* **WORK REQUEST**
All that is wanted is a word-for-word copy of the data from its first line to the line containing "Evaluating the likelihood", both included.

-- Opening Marker --

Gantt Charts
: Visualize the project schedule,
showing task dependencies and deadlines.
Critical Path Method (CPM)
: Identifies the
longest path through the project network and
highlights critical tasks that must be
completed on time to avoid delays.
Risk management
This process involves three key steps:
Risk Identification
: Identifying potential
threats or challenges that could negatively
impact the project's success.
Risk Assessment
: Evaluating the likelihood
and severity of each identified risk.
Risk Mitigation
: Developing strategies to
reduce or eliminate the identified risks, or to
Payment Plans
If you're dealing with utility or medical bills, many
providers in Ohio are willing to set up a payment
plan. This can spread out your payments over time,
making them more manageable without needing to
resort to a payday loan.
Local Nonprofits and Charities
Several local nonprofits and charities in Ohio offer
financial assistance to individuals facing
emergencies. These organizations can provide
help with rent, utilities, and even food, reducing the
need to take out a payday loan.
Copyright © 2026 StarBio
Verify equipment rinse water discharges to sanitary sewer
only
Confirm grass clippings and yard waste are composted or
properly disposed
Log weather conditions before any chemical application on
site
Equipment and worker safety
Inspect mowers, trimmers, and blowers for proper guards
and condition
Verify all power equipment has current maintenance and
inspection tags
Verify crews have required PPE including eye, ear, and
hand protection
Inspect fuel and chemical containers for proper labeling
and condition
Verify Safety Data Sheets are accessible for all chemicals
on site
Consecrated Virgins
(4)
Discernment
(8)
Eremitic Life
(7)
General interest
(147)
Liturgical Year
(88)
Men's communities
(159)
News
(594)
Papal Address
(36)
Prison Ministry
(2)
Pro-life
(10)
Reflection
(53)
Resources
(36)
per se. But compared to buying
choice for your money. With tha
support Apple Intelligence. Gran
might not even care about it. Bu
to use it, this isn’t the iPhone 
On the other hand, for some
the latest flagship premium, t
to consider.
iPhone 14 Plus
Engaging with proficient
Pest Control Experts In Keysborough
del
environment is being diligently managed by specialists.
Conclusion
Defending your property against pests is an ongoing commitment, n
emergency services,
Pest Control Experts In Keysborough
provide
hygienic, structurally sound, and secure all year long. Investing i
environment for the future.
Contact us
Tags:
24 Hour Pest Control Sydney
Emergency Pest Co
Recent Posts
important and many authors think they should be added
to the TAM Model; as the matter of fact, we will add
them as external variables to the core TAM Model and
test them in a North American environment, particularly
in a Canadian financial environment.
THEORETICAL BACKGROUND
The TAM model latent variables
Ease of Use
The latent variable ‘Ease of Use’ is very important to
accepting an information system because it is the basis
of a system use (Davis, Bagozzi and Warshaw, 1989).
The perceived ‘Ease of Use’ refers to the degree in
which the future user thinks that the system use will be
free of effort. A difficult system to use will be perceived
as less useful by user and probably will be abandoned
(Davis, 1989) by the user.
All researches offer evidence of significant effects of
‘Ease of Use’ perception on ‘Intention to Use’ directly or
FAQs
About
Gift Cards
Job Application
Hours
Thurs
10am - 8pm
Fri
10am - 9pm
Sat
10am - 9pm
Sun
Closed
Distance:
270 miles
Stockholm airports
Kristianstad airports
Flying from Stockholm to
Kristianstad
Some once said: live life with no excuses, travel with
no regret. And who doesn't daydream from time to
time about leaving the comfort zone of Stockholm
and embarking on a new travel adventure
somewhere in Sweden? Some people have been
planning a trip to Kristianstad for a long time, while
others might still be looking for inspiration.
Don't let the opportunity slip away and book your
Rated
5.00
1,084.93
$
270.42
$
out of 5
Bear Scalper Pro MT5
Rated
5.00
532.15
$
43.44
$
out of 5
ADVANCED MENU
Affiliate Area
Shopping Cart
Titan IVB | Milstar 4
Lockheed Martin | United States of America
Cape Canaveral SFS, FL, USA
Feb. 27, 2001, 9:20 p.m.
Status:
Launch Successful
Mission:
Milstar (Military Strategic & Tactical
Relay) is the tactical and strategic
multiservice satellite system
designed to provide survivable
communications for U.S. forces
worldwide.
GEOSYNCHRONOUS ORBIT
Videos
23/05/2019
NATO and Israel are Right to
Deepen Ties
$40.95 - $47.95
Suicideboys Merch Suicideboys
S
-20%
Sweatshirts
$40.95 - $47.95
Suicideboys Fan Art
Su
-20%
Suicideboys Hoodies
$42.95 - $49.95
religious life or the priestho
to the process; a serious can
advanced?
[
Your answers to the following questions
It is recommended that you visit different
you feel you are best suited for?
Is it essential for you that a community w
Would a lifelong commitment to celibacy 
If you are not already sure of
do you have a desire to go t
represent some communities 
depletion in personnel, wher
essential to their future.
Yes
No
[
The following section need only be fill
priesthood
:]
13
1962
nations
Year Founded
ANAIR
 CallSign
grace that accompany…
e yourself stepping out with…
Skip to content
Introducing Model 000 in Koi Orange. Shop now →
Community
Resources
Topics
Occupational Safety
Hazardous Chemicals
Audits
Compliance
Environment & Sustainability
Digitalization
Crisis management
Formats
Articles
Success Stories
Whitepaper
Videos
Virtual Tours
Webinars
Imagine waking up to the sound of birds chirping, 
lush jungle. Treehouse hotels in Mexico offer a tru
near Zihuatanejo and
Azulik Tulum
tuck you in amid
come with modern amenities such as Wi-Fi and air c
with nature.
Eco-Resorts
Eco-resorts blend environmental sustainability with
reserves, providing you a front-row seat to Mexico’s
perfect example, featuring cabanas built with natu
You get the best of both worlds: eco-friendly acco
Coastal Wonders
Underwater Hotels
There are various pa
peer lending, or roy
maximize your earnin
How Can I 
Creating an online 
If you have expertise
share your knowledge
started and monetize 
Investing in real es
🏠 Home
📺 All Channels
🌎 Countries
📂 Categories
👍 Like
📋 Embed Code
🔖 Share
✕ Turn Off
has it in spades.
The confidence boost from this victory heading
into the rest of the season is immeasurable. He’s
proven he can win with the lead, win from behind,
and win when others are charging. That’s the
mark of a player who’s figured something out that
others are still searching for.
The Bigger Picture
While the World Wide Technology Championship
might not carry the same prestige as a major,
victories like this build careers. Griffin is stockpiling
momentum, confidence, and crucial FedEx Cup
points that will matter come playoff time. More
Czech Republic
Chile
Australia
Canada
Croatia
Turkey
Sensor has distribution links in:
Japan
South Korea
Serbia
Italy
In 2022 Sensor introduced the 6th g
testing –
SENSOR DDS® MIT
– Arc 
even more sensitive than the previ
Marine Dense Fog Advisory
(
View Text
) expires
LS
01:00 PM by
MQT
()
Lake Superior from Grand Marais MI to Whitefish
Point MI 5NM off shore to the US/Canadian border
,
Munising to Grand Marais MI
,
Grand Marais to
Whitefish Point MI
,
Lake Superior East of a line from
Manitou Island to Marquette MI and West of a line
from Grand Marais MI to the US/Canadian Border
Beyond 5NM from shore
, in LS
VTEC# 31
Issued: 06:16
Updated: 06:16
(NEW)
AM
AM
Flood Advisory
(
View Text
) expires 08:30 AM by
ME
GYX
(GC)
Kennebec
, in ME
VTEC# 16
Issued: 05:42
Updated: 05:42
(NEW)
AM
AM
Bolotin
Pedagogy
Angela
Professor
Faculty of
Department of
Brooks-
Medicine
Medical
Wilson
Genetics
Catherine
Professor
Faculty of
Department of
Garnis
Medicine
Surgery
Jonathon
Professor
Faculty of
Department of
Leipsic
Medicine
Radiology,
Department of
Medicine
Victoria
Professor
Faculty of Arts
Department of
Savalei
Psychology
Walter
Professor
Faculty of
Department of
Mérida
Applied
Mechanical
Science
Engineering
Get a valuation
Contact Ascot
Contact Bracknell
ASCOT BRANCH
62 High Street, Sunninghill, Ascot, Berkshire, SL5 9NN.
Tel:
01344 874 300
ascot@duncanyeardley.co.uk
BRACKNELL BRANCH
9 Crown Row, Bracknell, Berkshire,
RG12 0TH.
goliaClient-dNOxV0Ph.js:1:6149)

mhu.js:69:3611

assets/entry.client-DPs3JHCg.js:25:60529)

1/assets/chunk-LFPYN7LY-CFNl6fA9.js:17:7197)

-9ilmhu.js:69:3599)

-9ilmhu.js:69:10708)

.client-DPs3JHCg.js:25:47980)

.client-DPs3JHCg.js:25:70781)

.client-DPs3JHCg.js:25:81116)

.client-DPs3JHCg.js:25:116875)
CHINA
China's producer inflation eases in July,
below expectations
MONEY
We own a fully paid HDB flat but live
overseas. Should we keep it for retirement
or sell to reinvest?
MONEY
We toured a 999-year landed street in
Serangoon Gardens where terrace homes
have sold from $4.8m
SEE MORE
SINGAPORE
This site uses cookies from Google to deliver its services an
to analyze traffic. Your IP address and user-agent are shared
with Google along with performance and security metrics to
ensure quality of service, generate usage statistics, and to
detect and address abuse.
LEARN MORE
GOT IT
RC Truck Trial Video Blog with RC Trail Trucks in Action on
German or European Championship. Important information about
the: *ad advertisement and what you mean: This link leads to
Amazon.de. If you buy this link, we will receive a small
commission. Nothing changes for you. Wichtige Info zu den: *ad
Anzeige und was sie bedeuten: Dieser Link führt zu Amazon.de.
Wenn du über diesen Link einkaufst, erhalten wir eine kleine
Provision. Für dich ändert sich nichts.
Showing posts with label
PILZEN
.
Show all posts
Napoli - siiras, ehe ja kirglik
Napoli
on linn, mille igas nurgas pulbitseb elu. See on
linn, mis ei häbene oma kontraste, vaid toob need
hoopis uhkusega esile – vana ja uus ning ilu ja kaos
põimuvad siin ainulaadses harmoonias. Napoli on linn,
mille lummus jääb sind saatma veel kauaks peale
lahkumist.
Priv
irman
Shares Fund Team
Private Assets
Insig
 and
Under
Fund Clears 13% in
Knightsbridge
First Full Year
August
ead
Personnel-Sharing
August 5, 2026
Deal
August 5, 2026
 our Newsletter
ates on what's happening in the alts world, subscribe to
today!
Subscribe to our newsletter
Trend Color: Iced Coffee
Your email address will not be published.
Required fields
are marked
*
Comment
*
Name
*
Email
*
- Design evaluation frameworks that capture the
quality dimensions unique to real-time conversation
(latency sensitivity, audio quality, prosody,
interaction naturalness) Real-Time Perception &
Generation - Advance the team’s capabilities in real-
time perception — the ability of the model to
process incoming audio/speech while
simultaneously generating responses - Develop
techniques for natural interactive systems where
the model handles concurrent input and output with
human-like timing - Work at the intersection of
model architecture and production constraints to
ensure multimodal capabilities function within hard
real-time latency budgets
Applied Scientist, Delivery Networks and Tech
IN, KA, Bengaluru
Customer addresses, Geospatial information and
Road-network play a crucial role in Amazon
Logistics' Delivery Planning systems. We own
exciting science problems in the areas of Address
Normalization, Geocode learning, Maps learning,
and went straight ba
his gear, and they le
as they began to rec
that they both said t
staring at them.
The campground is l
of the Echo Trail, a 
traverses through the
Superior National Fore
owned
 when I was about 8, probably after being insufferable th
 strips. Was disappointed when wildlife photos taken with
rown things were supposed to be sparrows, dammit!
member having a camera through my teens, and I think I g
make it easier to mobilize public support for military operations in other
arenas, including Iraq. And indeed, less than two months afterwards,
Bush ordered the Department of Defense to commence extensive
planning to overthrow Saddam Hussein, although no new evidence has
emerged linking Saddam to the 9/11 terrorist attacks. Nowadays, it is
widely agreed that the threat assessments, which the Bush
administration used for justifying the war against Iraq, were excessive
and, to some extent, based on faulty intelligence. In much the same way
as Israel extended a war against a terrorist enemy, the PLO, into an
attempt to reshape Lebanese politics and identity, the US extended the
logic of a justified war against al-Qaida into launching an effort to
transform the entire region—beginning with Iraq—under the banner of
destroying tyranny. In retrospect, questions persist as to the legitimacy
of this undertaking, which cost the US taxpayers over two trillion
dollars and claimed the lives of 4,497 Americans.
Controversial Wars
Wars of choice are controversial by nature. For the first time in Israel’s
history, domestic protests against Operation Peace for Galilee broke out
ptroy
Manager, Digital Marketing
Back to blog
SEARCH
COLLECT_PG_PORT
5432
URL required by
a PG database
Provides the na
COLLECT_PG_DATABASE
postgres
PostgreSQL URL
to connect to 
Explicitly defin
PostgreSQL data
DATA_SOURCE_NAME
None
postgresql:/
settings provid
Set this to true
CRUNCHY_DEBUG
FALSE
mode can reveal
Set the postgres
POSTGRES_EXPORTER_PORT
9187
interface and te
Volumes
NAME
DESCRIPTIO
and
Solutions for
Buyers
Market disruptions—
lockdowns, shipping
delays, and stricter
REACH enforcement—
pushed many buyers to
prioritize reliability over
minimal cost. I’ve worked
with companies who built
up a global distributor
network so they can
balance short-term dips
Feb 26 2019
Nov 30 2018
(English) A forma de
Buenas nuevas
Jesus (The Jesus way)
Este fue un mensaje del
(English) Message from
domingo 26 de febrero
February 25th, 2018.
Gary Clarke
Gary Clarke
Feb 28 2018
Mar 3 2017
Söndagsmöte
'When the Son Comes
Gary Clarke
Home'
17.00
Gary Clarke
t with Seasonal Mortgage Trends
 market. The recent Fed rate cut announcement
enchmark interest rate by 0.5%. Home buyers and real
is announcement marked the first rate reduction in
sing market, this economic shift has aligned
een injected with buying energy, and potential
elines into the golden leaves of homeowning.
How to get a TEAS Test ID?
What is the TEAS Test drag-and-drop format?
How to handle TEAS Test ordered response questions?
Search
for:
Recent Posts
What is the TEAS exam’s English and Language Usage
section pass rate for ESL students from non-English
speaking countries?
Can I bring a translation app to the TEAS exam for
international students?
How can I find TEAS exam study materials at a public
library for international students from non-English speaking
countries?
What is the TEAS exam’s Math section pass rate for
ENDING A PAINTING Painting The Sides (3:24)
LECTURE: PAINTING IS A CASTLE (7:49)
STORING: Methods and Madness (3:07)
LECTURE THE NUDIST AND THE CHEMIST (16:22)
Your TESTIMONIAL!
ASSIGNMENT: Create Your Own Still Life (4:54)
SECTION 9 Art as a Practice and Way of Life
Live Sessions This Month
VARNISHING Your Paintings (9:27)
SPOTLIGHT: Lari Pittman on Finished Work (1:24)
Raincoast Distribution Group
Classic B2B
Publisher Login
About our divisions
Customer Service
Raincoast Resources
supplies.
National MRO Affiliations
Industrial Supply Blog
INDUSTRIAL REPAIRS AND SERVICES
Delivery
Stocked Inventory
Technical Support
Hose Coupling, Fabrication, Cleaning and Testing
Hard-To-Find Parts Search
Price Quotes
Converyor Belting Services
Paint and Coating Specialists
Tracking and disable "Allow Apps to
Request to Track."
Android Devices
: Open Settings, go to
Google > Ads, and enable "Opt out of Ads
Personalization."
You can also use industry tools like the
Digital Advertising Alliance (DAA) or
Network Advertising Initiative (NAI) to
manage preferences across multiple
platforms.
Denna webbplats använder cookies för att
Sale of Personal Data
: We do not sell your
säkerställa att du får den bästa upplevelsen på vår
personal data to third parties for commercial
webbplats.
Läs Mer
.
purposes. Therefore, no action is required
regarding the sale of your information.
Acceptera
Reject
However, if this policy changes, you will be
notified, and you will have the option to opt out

-- Closing Marker --

* **ANSWER TO THIS PROBLEM**
Gantt Charts
: Visualize the project schedule,
showing task dependencies and deadlines.
Critical Path Method (CPM)
: Identifies the
longest path through the project network and
highlights critical tasks that must be
completed on time to avoid delays.
Risk management
This process involves three key steps:
Risk Identification
: Identifying potential
threats or challenges that could negatively
impact the project's success.
Risk Assessment
: Evaluating the likelihood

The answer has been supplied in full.